Task description |
Return, word for word, every line in the items from the one containing "Die Kanzlei wollte" down to the one containing "Technologien im eigenen", including both of those lines.

Data provided |

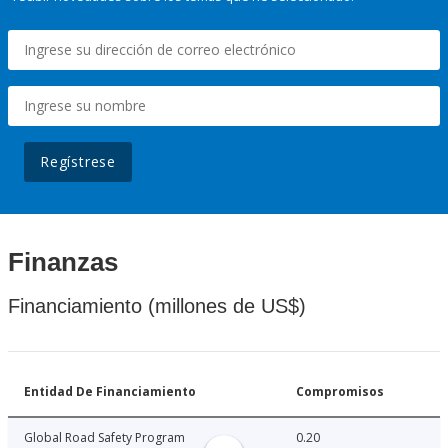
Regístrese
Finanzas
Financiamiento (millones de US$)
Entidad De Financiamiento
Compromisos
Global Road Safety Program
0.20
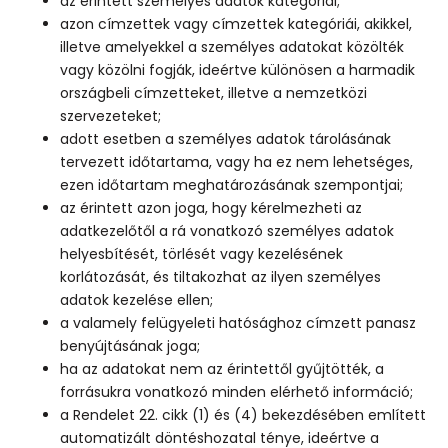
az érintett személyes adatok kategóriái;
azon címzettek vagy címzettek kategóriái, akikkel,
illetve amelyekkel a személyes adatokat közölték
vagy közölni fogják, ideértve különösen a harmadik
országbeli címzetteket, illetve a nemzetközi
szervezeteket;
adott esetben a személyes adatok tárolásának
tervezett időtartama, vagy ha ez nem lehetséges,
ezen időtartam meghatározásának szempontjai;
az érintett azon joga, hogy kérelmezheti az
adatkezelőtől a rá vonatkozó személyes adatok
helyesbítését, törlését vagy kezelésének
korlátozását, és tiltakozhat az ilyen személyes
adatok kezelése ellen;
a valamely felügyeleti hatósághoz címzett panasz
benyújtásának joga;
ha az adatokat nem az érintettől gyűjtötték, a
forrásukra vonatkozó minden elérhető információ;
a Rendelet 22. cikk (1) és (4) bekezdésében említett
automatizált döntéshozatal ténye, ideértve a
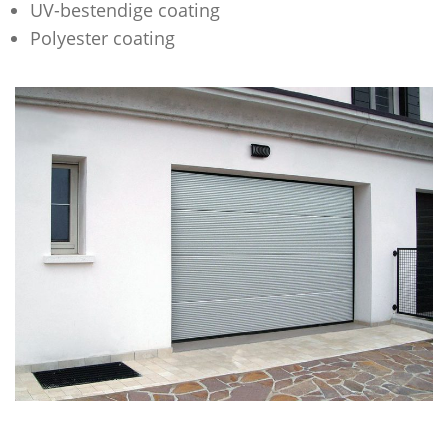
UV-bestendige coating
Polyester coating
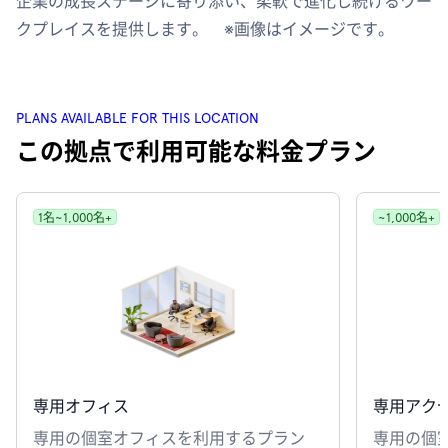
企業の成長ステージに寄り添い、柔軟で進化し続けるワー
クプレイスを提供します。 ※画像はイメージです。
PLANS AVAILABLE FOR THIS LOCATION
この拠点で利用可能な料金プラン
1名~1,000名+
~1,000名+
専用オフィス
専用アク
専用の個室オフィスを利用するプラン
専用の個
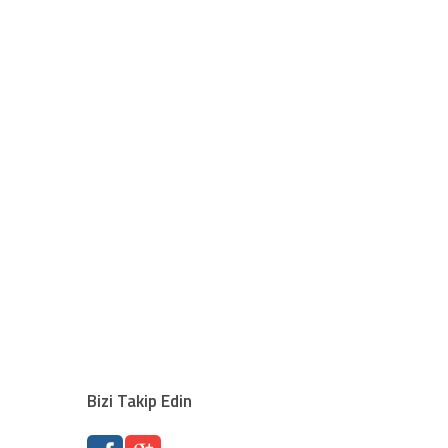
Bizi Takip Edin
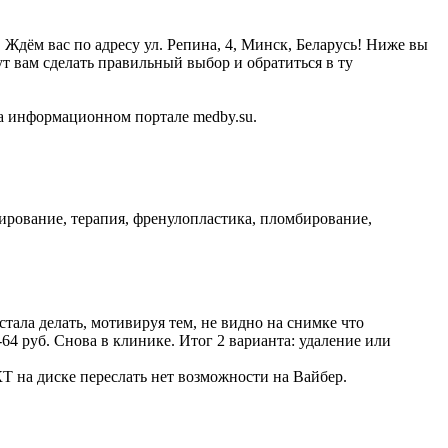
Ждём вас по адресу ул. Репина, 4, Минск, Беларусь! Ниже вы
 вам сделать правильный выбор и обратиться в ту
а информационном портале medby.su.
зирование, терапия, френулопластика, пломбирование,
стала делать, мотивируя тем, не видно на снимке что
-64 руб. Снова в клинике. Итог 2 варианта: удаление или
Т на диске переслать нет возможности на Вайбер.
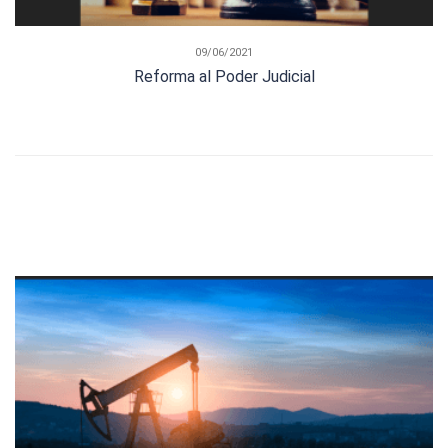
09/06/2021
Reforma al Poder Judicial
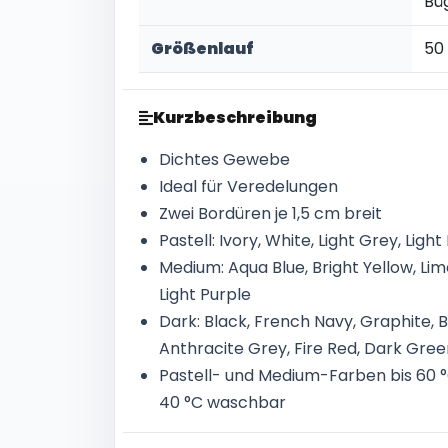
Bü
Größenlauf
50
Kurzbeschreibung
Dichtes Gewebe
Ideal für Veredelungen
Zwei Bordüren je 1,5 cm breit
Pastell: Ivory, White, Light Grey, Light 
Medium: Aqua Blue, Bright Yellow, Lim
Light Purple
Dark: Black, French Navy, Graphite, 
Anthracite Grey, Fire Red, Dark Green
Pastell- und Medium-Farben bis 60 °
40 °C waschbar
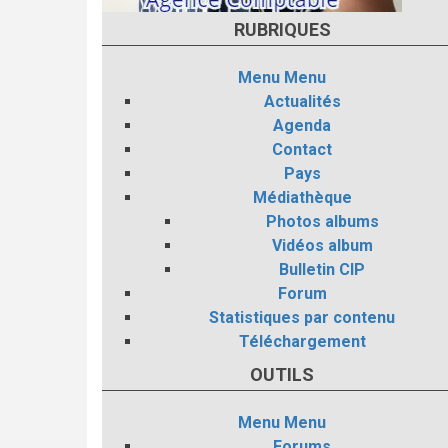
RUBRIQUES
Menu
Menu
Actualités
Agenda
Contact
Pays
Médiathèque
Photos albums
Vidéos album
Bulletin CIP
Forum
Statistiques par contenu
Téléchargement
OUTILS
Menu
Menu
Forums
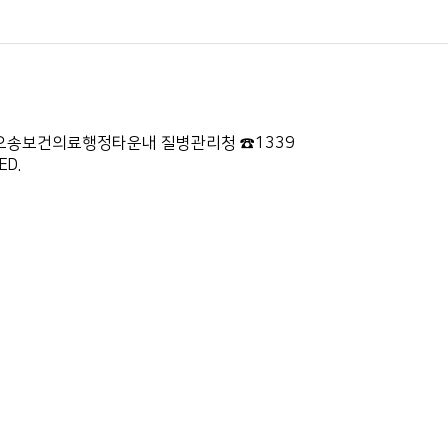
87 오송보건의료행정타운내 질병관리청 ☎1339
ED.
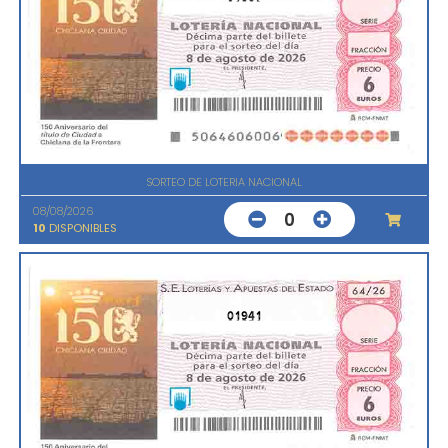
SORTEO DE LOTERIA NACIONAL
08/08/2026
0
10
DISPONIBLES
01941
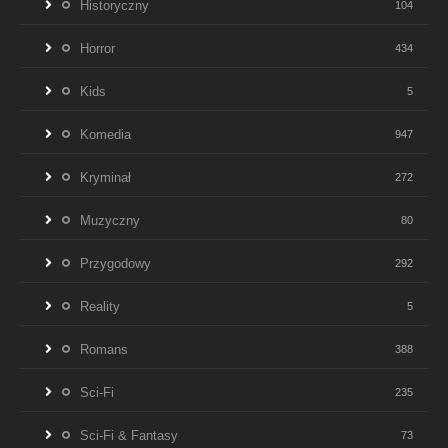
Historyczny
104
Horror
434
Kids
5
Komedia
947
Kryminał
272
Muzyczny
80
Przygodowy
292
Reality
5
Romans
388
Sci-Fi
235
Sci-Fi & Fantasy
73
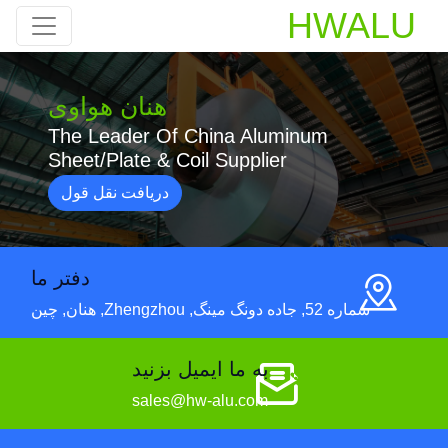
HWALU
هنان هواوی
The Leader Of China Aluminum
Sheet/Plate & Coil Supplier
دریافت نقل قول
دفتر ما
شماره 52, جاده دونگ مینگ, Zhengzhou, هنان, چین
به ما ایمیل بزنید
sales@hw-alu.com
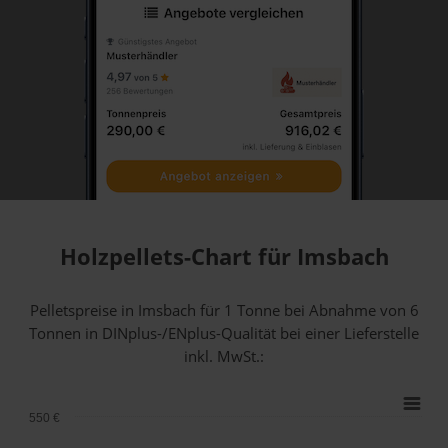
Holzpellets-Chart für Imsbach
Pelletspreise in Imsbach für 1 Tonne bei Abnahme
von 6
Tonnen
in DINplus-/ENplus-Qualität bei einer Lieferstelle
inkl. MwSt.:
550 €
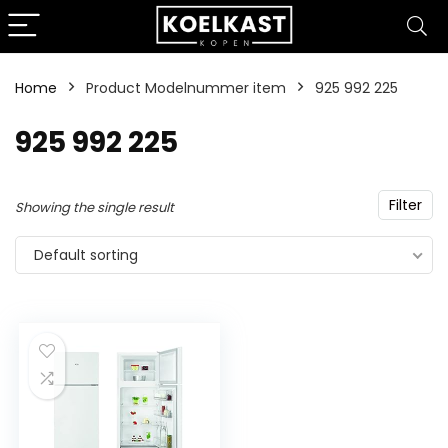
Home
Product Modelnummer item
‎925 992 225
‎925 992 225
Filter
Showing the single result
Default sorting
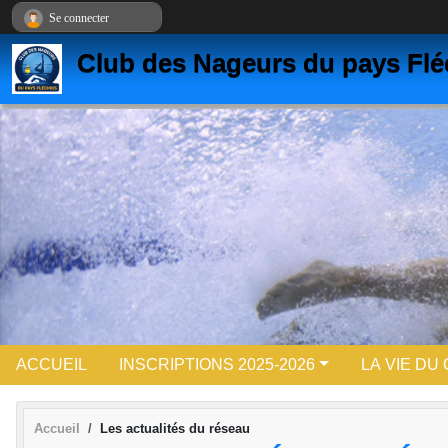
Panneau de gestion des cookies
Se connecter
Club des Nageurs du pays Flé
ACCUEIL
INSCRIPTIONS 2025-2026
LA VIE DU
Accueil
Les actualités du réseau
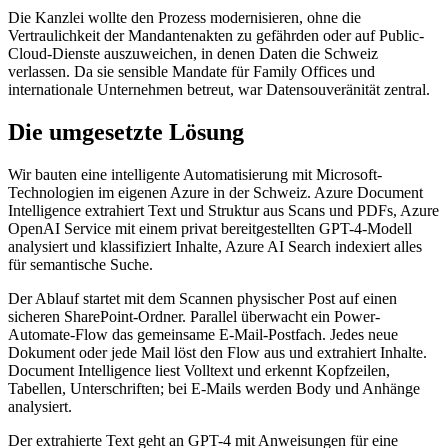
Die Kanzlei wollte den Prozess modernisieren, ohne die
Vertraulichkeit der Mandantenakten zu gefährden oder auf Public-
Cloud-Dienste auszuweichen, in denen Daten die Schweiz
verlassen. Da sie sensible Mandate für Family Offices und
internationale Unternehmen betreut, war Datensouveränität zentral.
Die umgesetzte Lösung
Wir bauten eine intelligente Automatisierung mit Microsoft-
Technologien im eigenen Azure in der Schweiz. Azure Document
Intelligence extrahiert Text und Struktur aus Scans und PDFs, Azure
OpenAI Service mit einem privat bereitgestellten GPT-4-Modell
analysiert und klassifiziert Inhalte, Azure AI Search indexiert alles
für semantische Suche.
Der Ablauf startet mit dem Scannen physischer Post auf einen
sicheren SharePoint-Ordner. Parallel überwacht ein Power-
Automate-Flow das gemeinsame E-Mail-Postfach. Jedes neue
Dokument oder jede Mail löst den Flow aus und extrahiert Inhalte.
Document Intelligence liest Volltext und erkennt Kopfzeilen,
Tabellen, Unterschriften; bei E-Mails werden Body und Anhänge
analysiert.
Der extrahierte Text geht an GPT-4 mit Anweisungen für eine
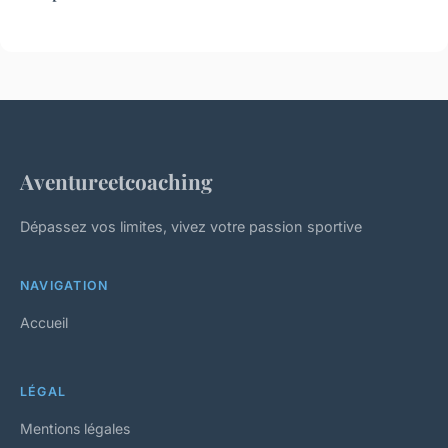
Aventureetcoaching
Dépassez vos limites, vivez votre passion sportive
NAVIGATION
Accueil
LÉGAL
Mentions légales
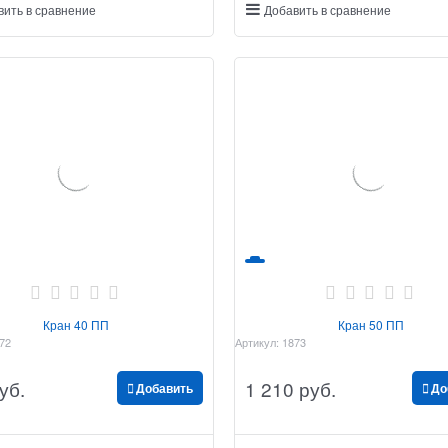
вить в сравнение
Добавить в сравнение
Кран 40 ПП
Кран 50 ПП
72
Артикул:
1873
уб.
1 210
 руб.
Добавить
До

Answer section |
Die Kanzlei wollte den Prozess modernisieren, ohne die
Vertraulichkeit der Mandantenakten zu gefährden oder auf Public-
Cloud-Dienste auszuweichen, in denen Daten die Schweiz
verlassen. Da sie sensible Mandate für Family Offices und
internationale Unternehmen betreut, war Datensouveränität zentral.
Die umgesetzte Lösung
Wir bauten eine intelligente Automatisierung mit Microsoft-
Technologien im eigenen Azure in der Schweiz. Azure Document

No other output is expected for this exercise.